Fortunately, the men never needed to put their training into action.

The airbase was never attacked because the Japanese couldn't find it from the air.

Mr Peters' son, Adrian Peters, said because Marble Bar was so hot, a mirage was created and from the air, the base was not visible.

"They (the Japanese) tried to find it, but they couldn't," he said. "A bomber actually crashed on the beach in Port Hedland because it had run out of fuel (on the way back to the base) and there was such a panic to get it off the beach in case it was spotted."

The anti-aircraft regiment was eventually pulled out of Corunna Downs once the Japanese no longer had the capability to launch an air attack on northern Australia.

Mr Peters, who had been based in Fremantle prior to Corunna Downs, was eager to get to the front line.

He was initially transferred to Sydney for further training before being sent to the Jungle Training Centre in Canungra, Queensland, which prepared troops for combat in the South West Pacific Area.

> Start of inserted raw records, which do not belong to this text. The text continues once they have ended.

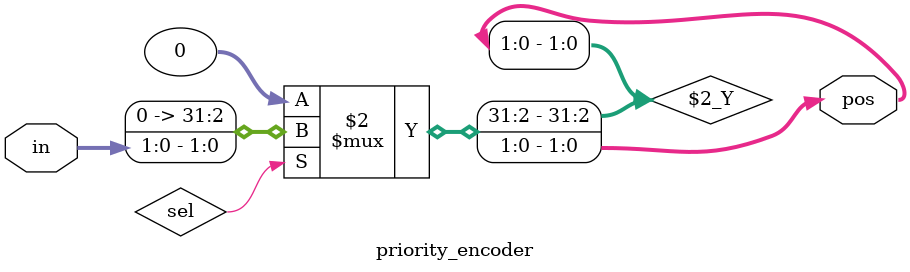
<source format=v>
module priority_encoder( 
input [2:0] in,
output reg [1:0] pos ); 
// When sel=1, assign b to out
assign pos = sel? in[1:0] : 0;
endmodule

</source>
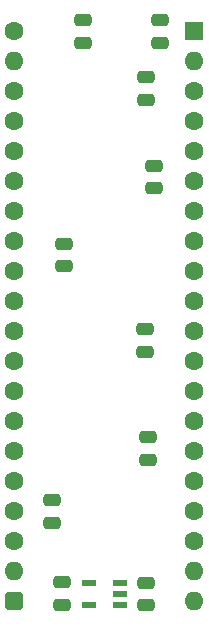
<source format=gbr>
%TF.GenerationSoftware,KiCad,Pcbnew,7.0.5*%
%TF.CreationDate,2024-01-10T12:43:25+02:00*%
%TF.ProjectId,HCP65 Device Interrupts,48435036-3520-4446-9576-69636520496e,rev?*%
%TF.SameCoordinates,Original*%
%TF.FileFunction,Soldermask,Bot*%
%TF.FilePolarity,Negative*%
%FSLAX46Y46*%
G04 Gerber Fmt 4.6, Leading zero omitted, Abs format (unit mm)*
G04 Created by KiCad (PCBNEW 7.0.5) date 2024-01-10 12:43:25*
%MOMM*%
%LPD*%
G01*
G04 APERTURE LIST*
G04 Aperture macros list*
%AMRoundRect*
0 Rectangle with rounded corners*
0 $1 Rounding radius*
0 $2 $3 $4 $5 $6 $7 $8 $9 X,Y pos of 4 corners*
0 Add a 4 corners polygon primitive as box body*
4,1,4,$2,$3,$4,$5,$6,$7,$8,$9,$2,$3,0*
0 Add four circle primitives for the rounded corners*
1,1,$1+$1,$2,$3*
1,1,$1+$1,$4,$5*
1,1,$1+$1,$6,$7*
1,1,$1+$1,$8,$9*
0 Add four rect primitives between the rounded corners*
20,1,$1+$1,$2,$3,$4,$5,0*
20,1,$1+$1,$4,$5,$6,$7,0*
20,1,$1+$1,$6,$7,$8,$9,0*
20,1,$1+$1,$8,$9,$2,$3,0*%
G04 Aperture macros list end*
%ADD10C,1.600000*%
%ADD11O,1.600000X1.600000*%
%ADD12RoundRect,0.400000X-0.400000X-0.400000X0.400000X-0.400000X0.400000X0.400000X-0.400000X0.400000X0*%
%ADD13R,1.600000X1.600000*%
%ADD14RoundRect,0.250000X-0.475000X0.250000X-0.475000X-0.250000X0.475000X-0.250000X0.475000X0.250000X0*%
%ADD15R,1.150000X0.600000*%
%ADD16RoundRect,0.250000X0.475000X-0.250000X0.475000X0.250000X-0.475000X0.250000X-0.475000X-0.250000X0*%
G04 APERTURE END LIST*
D10*
%TO.C,J2*%
X86360000Y-71120000D03*
D11*
X86360000Y-73660000D03*
D10*
X86360000Y-76200000D03*
X86360000Y-78740000D03*
X86360000Y-81280000D03*
X86360000Y-83820000D03*
X86360000Y-86360000D03*
X86360000Y-88900000D03*
X86360000Y-91440000D03*
X86360000Y-93980000D03*
X86360000Y-96520000D03*
X86360000Y-99060000D03*
X86360000Y-101600000D03*
X86360000Y-104140000D03*
X86360000Y-106680000D03*
X86360000Y-109220000D03*
X86360000Y-111760000D03*
X86360000Y-114300000D03*
D11*
X86360000Y-116840000D03*
D12*
X86360000Y-119380000D03*
D11*
X101600000Y-119380000D03*
X101600000Y-116840000D03*
D10*
X101600000Y-114300000D03*
X101600000Y-111760000D03*
X101600000Y-109220000D03*
X101600000Y-106680000D03*
X101600000Y-104140000D03*
X101600000Y-101600000D03*
X101600000Y-99060000D03*
X101600000Y-96520000D03*
X101600000Y-93980000D03*
X101600000Y-91440000D03*
X101600000Y-88900000D03*
X101600000Y-86360000D03*
X101600000Y-83820000D03*
X101600000Y-81280000D03*
X101600000Y-78740000D03*
X101600000Y-76200000D03*
D11*
X101600000Y-73660000D03*
D13*
X101600000Y-71120000D03*
%TD*%
D14*
%TO.C,C4*%
X98679000Y-70186000D03*
X98679000Y-72086000D03*
%TD*%
%TO.C,C10*%
X97536000Y-117811000D03*
X97536000Y-119711000D03*
%TD*%
D15*
%TO.C,IC11*%
X95280000Y-117795000D03*
X95280000Y-118745000D03*
X95280000Y-119695000D03*
X92680000Y-119695000D03*
X92680000Y-117795000D03*
%TD*%
D14*
%TO.C,C12*%
X92202000Y-70186000D03*
X92202000Y-72086000D03*
%TD*%
%TO.C,C7*%
X90551000Y-89109000D03*
X90551000Y-91009000D03*
%TD*%
%TO.C,C5*%
X89535000Y-110826000D03*
X89535000Y-112726000D03*
%TD*%
%TO.C,C6*%
X97536000Y-75012000D03*
X97536000Y-76912000D03*
%TD*%
%TO.C,C11*%
X97409000Y-96348000D03*
X97409000Y-98248000D03*
%TD*%
%TO.C,C2*%
X97663000Y-105492000D03*
X97663000Y-107392000D03*
%TD*%
D16*
%TO.C,C9*%
X90424000Y-119679000D03*
X90424000Y-117779000D03*
%TD*%
D14*
%TO.C,C3*%
X98171000Y-82505000D03*
X98171000Y-84405000D03*
%TD*%
M02*

</source>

The Centre, now the Australian Army's Land Warfare Centre, was known for being the toughest jungle warfare school in the world.

Mr Peters remembers walking the tight rope with a pack, jumping in trenches as tanks went over, crawling under nets while tracer bullets were shot overhead and marching for days on end.

After months of training, he was in the next draft to go to Borneo.

But the war ended.

Mr Peters had the option of going to Japan with the occupational forces, but best friend Donald Cummings, who had trained with him, had just got engaged and the pair decided to go home.

He went back to Oakford, which parents Otto and Mary Ellen Peters pioneered, and ran the family's 480-acre dairy farm off Thomas Road with his dad until 1975.

Younger brother Earnest fought in the New Britain campaign and older brother Wally was a highly decorated Rat of Tobruk.